Exercise tasks:
1. Answer these about the passage on body image, one line each:
(a) How old is the writer's daughter?
(b) What was the writer doing when the daughter said she wanted to go on a diet?
(c) Which magazine's cover does the writer see in the grocery store checkout line?
2. From the passage on body image, return everything from "My nine-year-old on" down to "My bad example.", copied word for word.

Extract to read:
###
For the longest time, this was my normal, measuring my self-worth by my weight. Until recently, when my nine-year-old daughter shed a light on my unhealthy thinking. One night while I was preparing dinner, she announced she wanted to go on a diet. Her words stopped me in my tracks.

My nine-year-old on a diet? That’s crazy. She’s not overweight. Not only that but at each annual check-up, she’s always been in the 40th percentile of height and weight. So when I heard her say she wanted to diet, I was alarmed. I was blindsided and stunned. What makes a healthy, lean, nine-year-old feel like they need to go on a diet? How did this happen?

I’ll tell you how: My bad example.

It suddenly dawned on me that she is learning from my bad behavior.

Me. It happened because of me and the unhealthy example I have been setting.

Our Culture Glorifies “Skinny”

True, we live in a culture that praises and glorifies skinny. Nothing wrong with being thin, I would be happy to have that body type. But the issue is when we collectively send an unhealthy message to women about their worth relating to shape and size. We are bombarded with messages about our bodies and our weight. Thinner is better. And healthier. And more valued.

Take this pill or try this cleanse. Do this workout for a summer bikini body. I am always intrigued (and honestly, a little tempted) by the cover of Women’s World magazine as I stand in the grocery store checkout line, promising me yet another easy way to “Lose 20 pounds in 2 Weeks!”

But even though we are shaped and surrounded by these messages all around us, I am actually her biggest influence. I am who she watches and listens to, daily. I began recalling the behaviors I have been exhibiting and the words I have been saying for years.

“I’m fat.”

“Nothing looks good on me.”

“I’m going on a diet.”

“I need to lose weight.”

“I hate how I look.”

“Does this look okay?”

“My stomach is huge.”
###
Stored rows:
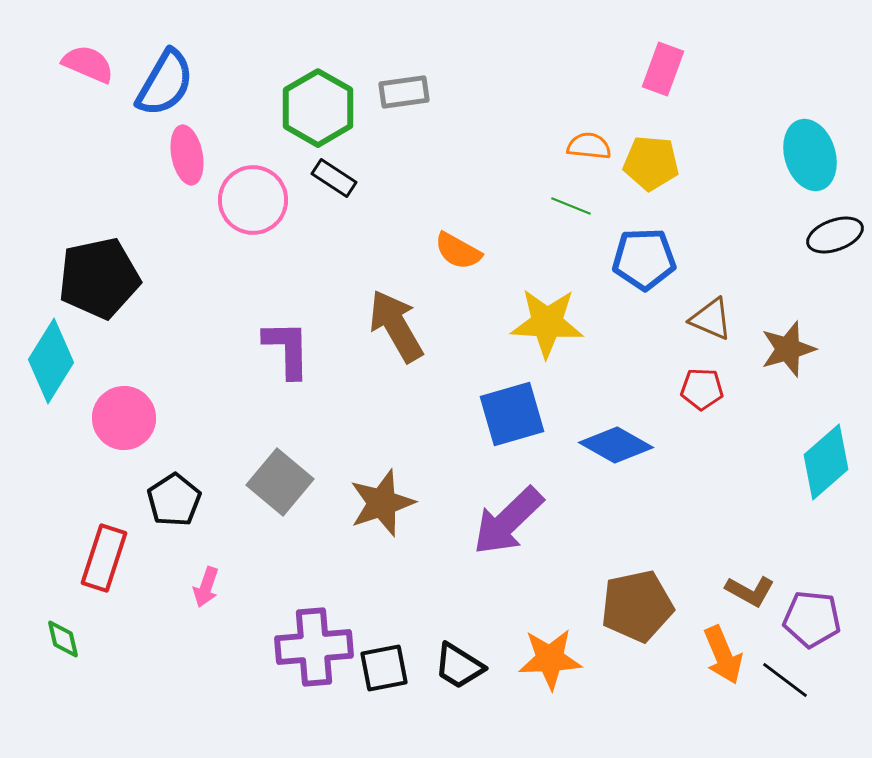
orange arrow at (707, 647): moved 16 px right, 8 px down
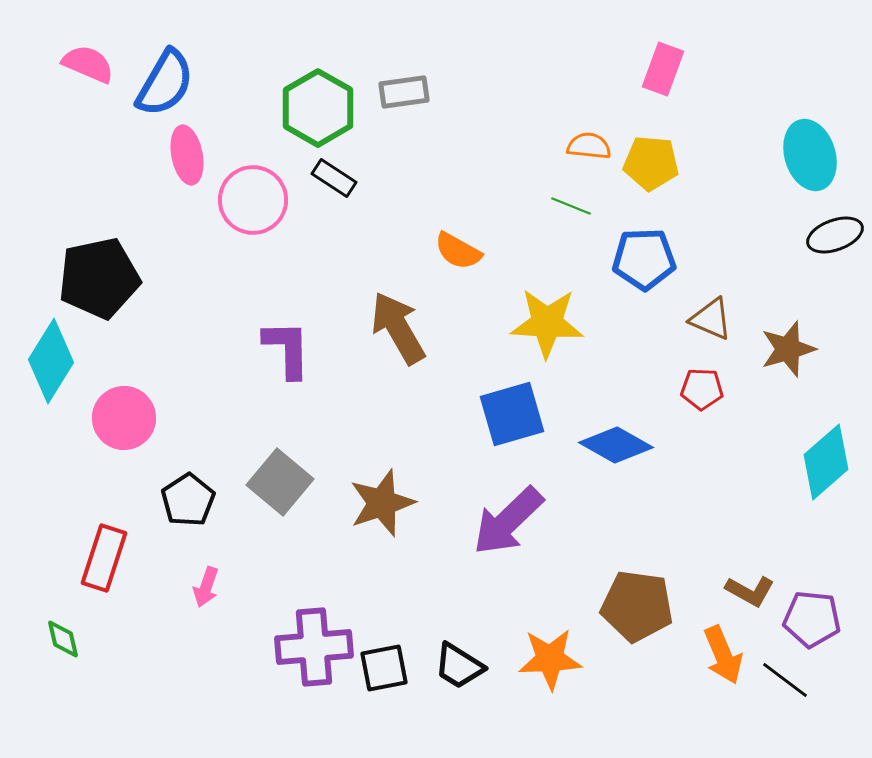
brown arrow at (396, 326): moved 2 px right, 2 px down
black pentagon at (174, 500): moved 14 px right
brown pentagon at (637, 606): rotated 20 degrees clockwise
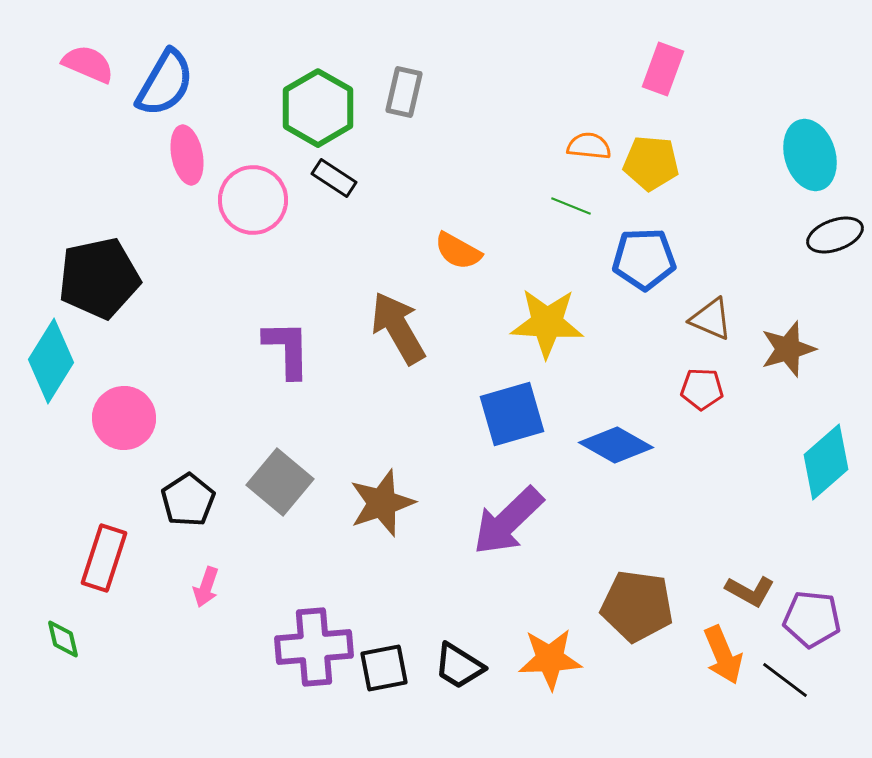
gray rectangle at (404, 92): rotated 69 degrees counterclockwise
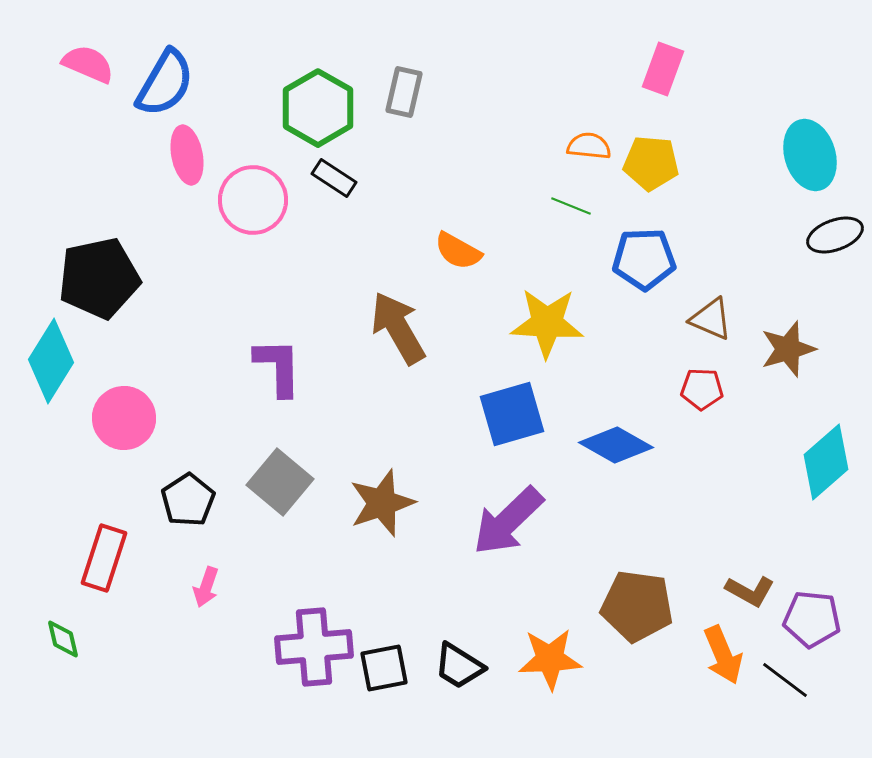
purple L-shape at (287, 349): moved 9 px left, 18 px down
###
The solutions:
1.
(a) Nine years old.
(b) Preparing dinner.
(c) Women's World.

2.
My nine-year-old on a diet? That’s crazy. She’s not overweight. Not only that but at each annual check-up, she’s always been in the 40th percentile of height and weight. So when I heard her say she wanted to diet, I was alarmed. I was blindsided and stunned. What makes a healthy, lean, nine-year-old feel like they need to go on a diet? How did this happen?

I’ll tell you how: My bad example.